Now, we can replace the inner quantification by its Fregean rendering:

2. (λyFxy)ness has I.

But (2) defines a predicate that is being applied to x, a predicate we can refer to as λx[(λyFxy)ness has I]. This predicate in turn expresses a property: (λx[(λyFxy)ness has I])ness. And then the outer ∀x quantifier in (1) says that this property has universality. Thus our final Fregean rendering of (1) is:

3. [λx[(λyFxy)ness has I]]ness has U.

We can now ask which proposition formation rules were used in the above construction. These seem to be it:

4. If R is an n-ary relation and 1≤k≤n, then for any x there is an (n−1)-ary relation R_k,x which we might call the <k,x>-contraction of R such that x₁,...,x_k−1,x,x_k+1,...,x_n stand in R if and only if X₁,...,x_k−1,x_k+1,...,x_n stand in R_k,x.
5. If p is a function from objects to propositions, then there is a property p* which we might call the propertification of p such that x has p* iff p(x) is true.
6. There are the properties I and U of instantiation and universality, respectively.

We can think of propertification and contraction as related in an inverse fashion. Given an n-ary relation, contraction can be used to define a function from objects to (n−1)-ary relations, and propertification takes a function from objects to 0-ary relations and defines a 1-ary relation from it (this could be generalized to an operation that takes a function from objects to (n−1)-ary relations and defines an n-ary relation from it).

Observe that if P is a property, i.e., a unary relation, then the contraction P_1,x is a proposition (propositions are 0-ary relations), equivalent to the proposition that says of x that it has P.

With these two rules and the relation R that is expressed by the predicate F, start by defining the function f(x) that maps an object x to the property R_1,x, and then define the function g(x) that maps an object x to the proposition I_1,f(x). Thus, g(x) says that x stands in R to something. Now, we can form the propertification g* of the function g, and to get (1) we just say that g* has U. Thus the proposition that is expressed by (1) will be U_1,g*.
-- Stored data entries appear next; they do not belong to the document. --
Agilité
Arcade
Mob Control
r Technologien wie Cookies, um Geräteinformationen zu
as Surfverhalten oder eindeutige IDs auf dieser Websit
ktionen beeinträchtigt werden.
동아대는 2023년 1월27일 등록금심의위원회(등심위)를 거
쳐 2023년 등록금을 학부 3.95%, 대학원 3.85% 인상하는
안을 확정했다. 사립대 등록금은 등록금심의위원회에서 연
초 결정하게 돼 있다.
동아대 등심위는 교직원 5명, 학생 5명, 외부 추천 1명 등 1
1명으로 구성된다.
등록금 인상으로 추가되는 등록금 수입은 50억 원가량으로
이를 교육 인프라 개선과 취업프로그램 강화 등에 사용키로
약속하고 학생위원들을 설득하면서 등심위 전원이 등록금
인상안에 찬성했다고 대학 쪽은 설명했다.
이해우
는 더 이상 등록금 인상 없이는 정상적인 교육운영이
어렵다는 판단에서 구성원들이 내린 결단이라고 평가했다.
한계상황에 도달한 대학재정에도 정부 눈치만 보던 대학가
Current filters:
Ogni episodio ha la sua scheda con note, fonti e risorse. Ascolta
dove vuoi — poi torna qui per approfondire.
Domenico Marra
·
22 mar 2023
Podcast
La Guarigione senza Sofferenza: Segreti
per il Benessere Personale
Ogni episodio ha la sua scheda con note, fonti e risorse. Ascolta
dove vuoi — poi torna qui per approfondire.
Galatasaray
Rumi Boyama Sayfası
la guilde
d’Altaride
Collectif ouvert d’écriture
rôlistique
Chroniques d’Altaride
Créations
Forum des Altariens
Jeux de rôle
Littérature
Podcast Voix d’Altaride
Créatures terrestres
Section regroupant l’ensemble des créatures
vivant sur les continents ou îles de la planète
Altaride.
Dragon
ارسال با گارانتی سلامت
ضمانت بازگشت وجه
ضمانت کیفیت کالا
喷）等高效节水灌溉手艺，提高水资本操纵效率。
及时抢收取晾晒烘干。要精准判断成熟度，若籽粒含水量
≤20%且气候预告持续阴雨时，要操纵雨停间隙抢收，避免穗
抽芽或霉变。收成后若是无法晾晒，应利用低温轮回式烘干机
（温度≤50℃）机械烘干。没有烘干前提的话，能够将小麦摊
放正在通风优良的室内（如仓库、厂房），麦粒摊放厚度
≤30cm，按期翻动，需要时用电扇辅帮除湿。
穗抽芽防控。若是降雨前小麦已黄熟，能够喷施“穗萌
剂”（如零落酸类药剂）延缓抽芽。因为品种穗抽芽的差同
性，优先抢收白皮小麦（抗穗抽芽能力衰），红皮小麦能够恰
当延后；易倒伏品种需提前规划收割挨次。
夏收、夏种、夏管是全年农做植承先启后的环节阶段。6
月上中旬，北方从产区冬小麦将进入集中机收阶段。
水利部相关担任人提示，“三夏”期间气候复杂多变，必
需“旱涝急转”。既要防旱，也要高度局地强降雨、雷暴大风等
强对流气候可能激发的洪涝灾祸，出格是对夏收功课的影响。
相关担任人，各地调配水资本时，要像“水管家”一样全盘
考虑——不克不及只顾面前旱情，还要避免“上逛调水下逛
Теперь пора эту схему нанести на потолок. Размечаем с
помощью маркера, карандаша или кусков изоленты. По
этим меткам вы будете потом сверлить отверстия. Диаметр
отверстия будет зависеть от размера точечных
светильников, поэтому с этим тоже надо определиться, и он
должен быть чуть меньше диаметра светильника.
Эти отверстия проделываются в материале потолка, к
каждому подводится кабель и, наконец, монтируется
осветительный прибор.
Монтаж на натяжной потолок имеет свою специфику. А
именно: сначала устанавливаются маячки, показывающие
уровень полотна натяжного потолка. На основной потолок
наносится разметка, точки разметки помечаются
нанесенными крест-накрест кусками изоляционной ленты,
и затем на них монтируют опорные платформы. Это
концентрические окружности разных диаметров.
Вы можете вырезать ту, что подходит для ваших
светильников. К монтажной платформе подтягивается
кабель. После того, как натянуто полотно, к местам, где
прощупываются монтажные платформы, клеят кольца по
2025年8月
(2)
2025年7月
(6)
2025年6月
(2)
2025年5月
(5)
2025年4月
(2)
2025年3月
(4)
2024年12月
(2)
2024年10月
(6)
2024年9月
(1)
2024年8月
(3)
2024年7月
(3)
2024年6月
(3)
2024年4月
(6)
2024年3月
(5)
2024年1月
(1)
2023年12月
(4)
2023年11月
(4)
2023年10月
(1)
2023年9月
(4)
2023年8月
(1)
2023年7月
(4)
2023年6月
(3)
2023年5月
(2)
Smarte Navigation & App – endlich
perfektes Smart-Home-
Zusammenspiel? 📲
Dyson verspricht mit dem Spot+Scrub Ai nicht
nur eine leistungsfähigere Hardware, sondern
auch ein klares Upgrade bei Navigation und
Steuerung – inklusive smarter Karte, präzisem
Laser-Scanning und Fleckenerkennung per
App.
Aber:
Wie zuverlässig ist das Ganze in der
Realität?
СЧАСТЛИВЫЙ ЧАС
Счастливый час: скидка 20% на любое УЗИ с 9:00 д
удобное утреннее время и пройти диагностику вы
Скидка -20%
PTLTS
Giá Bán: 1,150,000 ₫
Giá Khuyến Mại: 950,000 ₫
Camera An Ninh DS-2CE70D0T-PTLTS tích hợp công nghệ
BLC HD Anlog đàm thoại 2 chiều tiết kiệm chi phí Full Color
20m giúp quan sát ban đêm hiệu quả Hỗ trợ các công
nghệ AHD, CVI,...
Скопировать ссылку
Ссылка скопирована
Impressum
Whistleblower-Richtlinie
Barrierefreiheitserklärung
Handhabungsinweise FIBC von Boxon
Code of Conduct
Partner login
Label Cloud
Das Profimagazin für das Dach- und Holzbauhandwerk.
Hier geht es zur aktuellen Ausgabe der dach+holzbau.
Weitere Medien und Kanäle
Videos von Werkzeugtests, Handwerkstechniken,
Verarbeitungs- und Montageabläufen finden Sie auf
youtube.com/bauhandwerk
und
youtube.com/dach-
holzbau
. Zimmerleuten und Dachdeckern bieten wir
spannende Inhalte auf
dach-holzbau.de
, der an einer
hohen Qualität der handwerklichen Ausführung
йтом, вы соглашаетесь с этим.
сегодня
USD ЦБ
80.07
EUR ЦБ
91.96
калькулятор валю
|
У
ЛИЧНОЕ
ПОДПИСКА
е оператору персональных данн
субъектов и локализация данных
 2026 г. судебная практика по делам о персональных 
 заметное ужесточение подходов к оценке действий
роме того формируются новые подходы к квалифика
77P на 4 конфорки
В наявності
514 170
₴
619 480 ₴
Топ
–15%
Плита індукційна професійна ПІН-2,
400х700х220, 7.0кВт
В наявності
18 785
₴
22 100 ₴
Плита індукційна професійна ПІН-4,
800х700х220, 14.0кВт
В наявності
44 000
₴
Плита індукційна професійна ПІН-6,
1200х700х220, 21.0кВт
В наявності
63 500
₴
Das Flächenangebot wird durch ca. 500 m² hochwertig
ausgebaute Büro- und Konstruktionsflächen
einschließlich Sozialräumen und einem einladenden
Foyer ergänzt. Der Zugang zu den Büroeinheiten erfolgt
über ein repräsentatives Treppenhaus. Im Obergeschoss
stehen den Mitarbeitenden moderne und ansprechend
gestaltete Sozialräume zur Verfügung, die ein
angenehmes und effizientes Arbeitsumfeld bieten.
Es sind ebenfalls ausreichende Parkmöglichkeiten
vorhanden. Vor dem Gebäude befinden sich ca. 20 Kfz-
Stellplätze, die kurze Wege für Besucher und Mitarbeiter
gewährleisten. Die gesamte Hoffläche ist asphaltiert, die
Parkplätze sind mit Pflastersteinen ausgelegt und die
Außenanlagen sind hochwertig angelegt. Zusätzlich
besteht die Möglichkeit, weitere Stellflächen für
One worry about proposition formation rules is that we might fear that if we allow too many, we will be able to form a liar-type sentence. A somewhat arbitrary restriction in the above is that we only get to form a propertification for functions of first-order objects.

Another worry I have is that I made use of the concept of a function, and I'd like to do without that.